Time for Occupy Wall Street to pack up its tents?

The New York State Comptroller reported Wednesday that the pool for Wall Street bonuses shrank by 14 percent during the 2011 season to a total $19.7 billion. Some firms reported slashing bonuses 20 percent to 30 percent. Still, that’s not nearly as steep as the drop in profits at the broker/dealer members of the New York Stock Exchange – they plunged 51 percent to $13.5 billion, the second year in a row that profits plunged by more than half.

The bonus cuts would have been worse, but Wall Street has downsized dramatically since the financial crisis began and is now 22,700 lighter – including 4,300 layoffs last year. That means the shrunken bonus pool was divided among fewer people. The smaller bonuses nonetheless took a huge bite out of revenues – 52 percent among the NYSE firms, up from 47 percent in 2010 and 36 percent in 2009, when bonuses had become four-letter words and much of the profits were courtesy of taxpayer subsidies.

So the 1 percent may be wounded, but down-and-out they are not. The average cash bonus alone was $121,150 in 2011, up 13 percent from 2010. The total 2010 compensation package tallied $361,180 – 5.5 times as the average salary in the private sector. Figures for 2011 are not yet available.

The disappointment among the financial elite has become fodder for the less-blessed. The Twitterverse has been sniggering all day over one quote from a rich-just-don’t-get-why-everyone-hates-them story from Bloomberg News: “People who don’t have money don’t understand the stress.... Could you imagine what it’s like to say I got three kids in private school, I have to think about pulling them out? How do you do that?”

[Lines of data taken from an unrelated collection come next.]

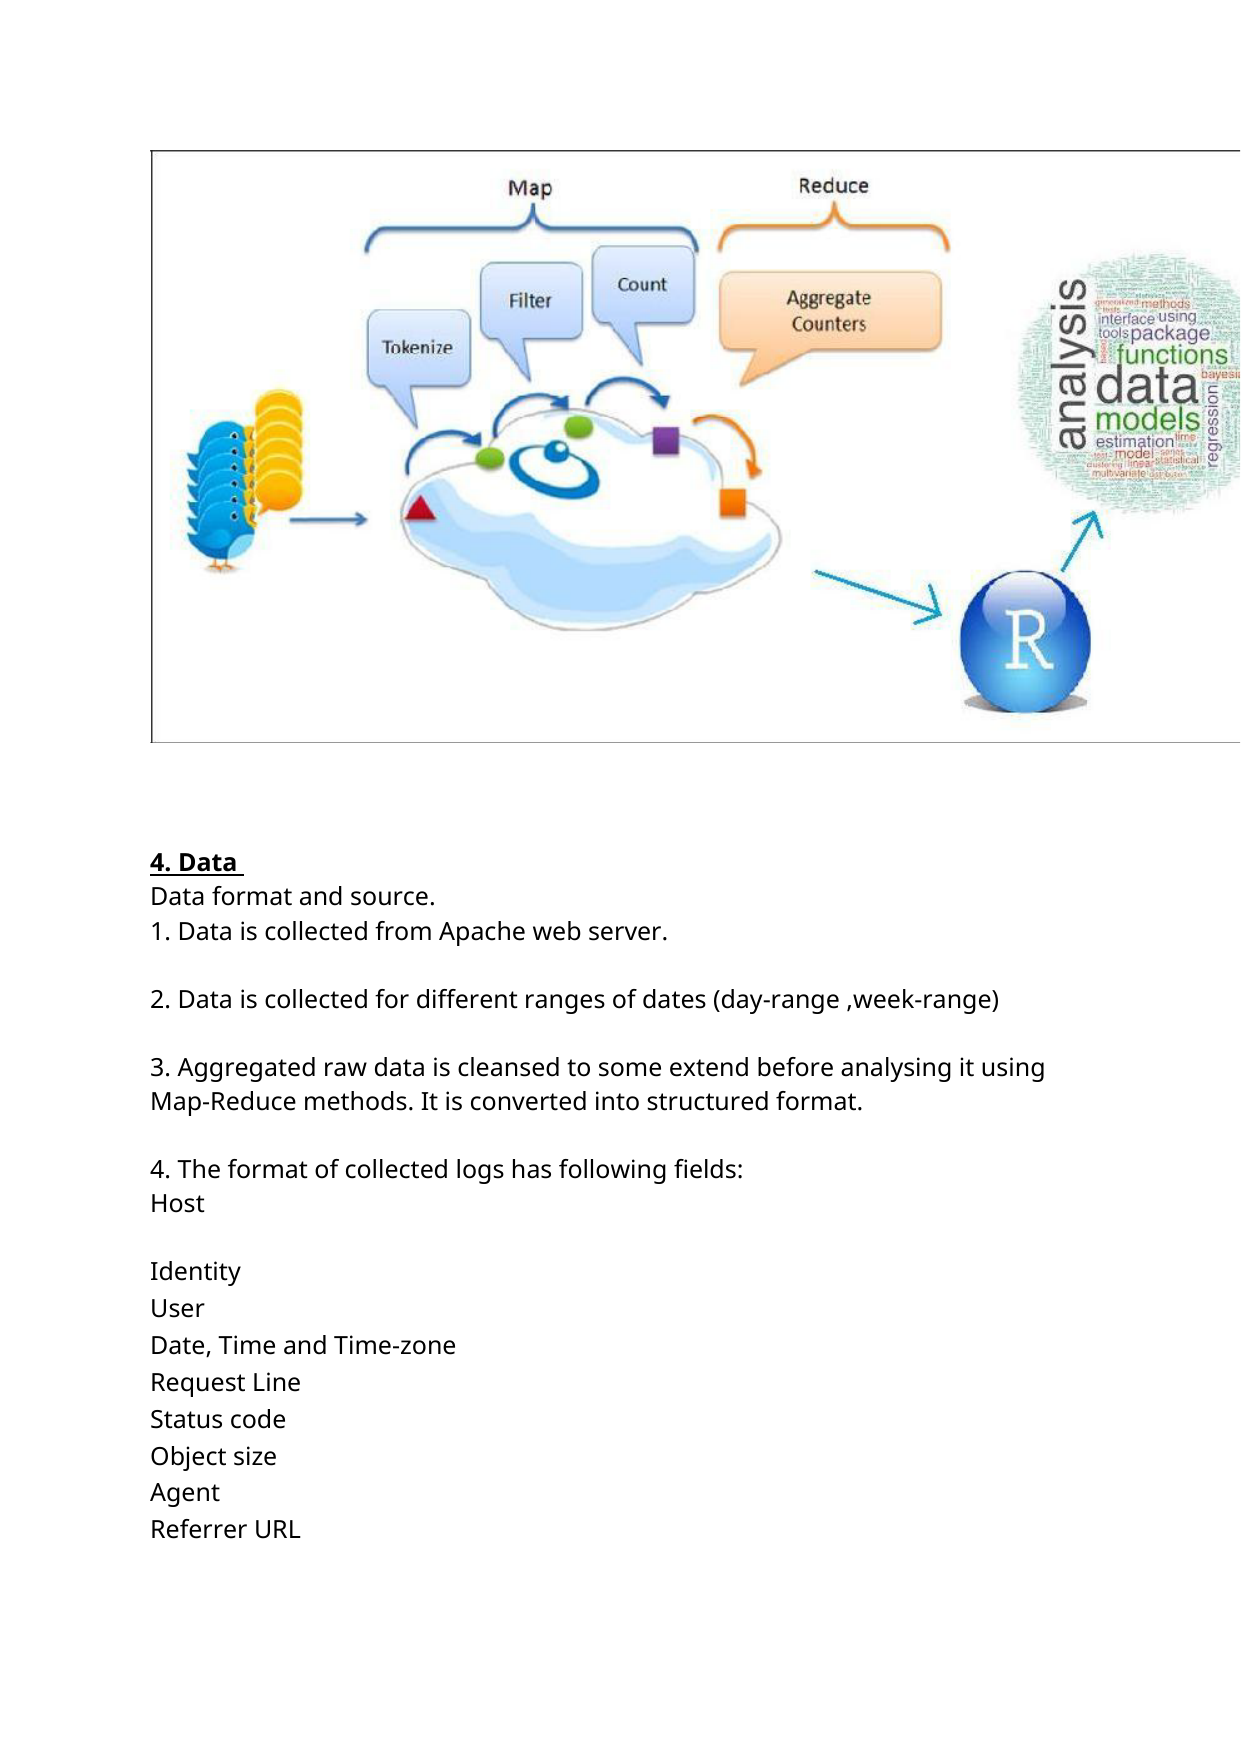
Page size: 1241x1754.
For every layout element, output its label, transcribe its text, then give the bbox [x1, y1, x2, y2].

text 4. Data [150, 845, 1090, 879]
text Data format and source. [150, 879, 1090, 913]
text Status code [150, 1401, 1090, 1435]
text 1. Data is collected from Apache web server. [150, 913, 1090, 947]
text Referrer URL [150, 1512, 1090, 1546]
text 3. Aggregated raw data is cleansed to some extend before analysing it using Map-Reduce methods. It is converted into structured format. [150, 1049, 1090, 1117]
text Identity [150, 1254, 1090, 1288]
text 4. The format of collected logs has following fields: [150, 1152, 1090, 1186]
text User [150, 1291, 1090, 1325]
text Host [150, 1186, 1090, 1220]
text Date, Time and Time-zone [150, 1327, 1090, 1362]
text 2. Data is collected for different ranges of dates (day-range ,week-range) [150, 981, 1090, 1015]
text Request Line [150, 1364, 1090, 1398]
text Agent [150, 1475, 1090, 1509]
text Object size [150, 1438, 1090, 1472]
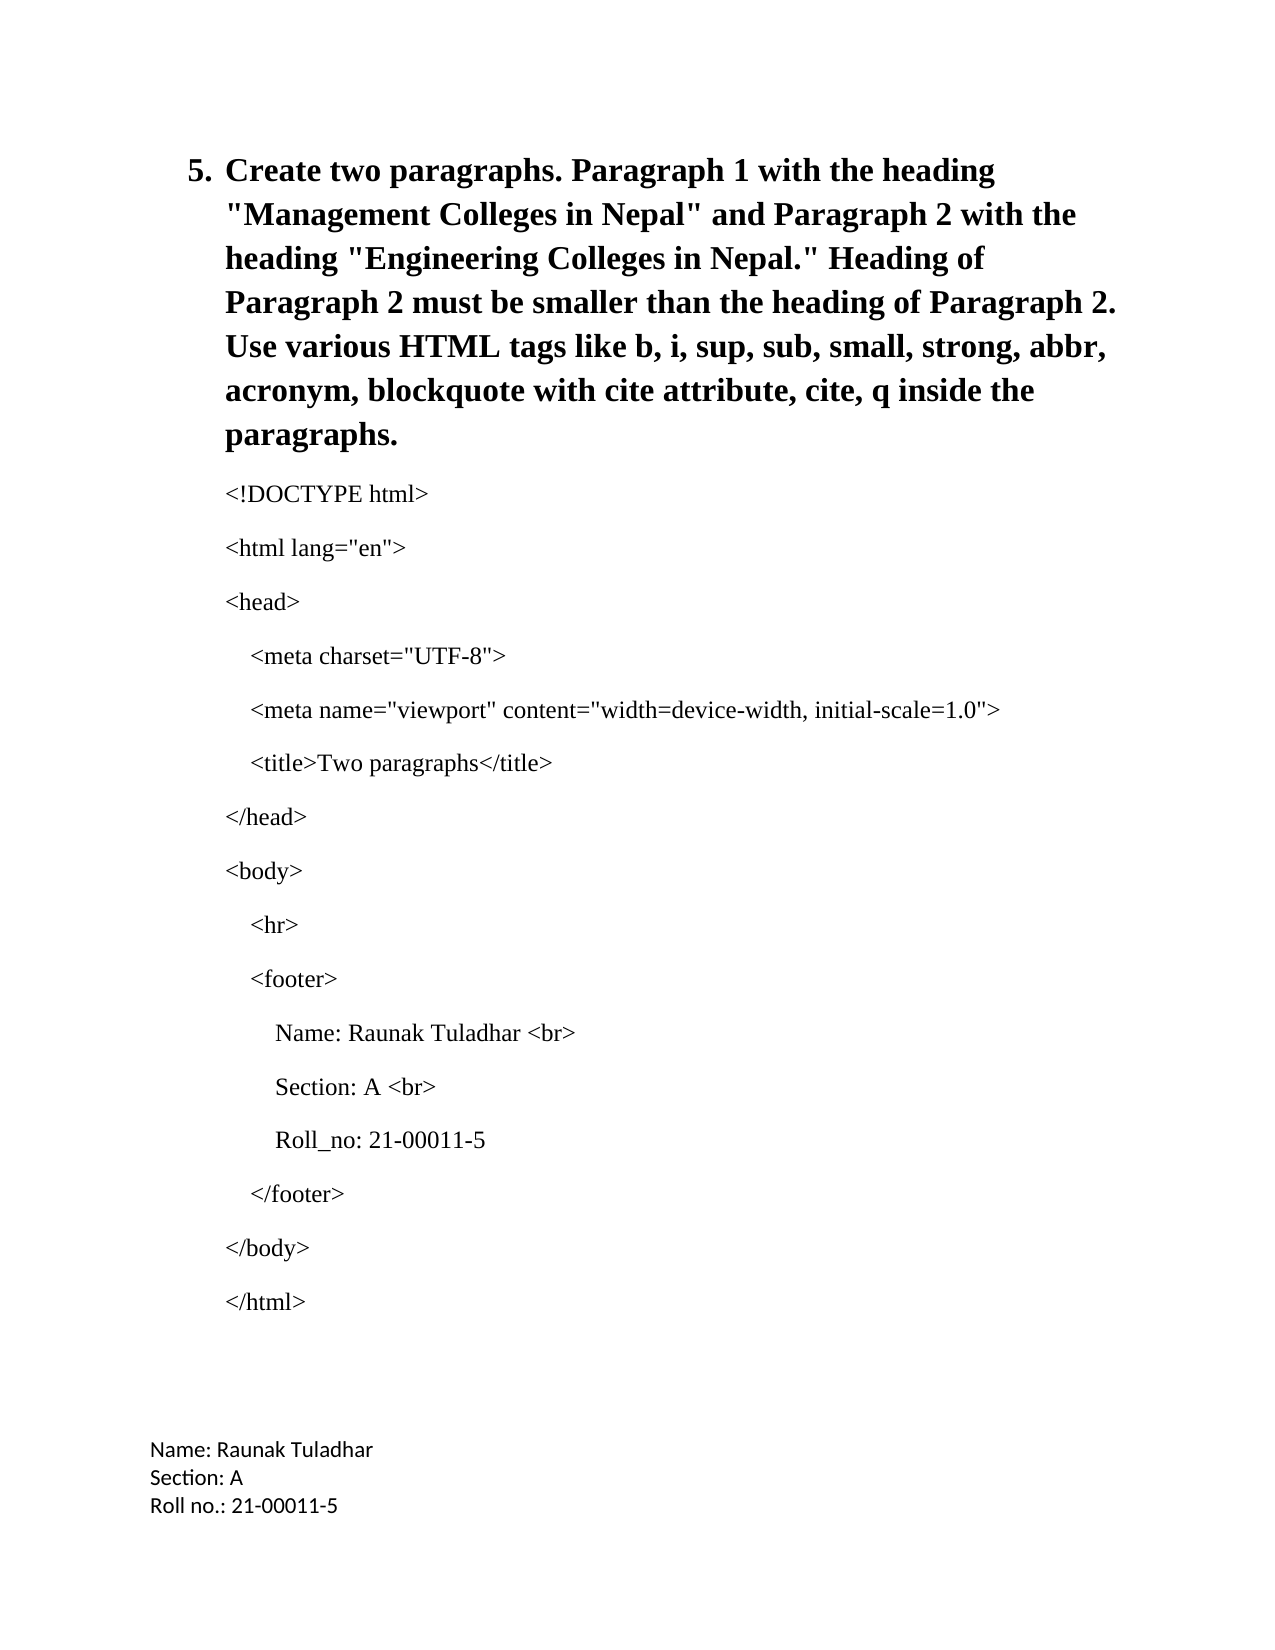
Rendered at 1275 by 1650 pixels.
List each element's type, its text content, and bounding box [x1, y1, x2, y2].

text Name: Raunak Tuladhar <br> [225, 1018, 1125, 1047]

New York State is keeping a stiff upper lip because its revenues won’t suffer as much as might be expected: Personal tax revenues are getting a backstop from deferred Wall Street compensation coming due from previous years. Deferred compensation and potential clawbacks mark one of the biggest changes in the way Wall Street pays its top earners, famous for eating what they kill on the run. New York State Comptroller Thomas P. DiNapoli is hopeful that the shift will help smooth the huge swings in tax revenues from Wall Street, which accounted for 20 percent of state revenues before the meltdown and now make up just 14 percent.

Maybe OWS can come up with a new tax revenue-producing idea.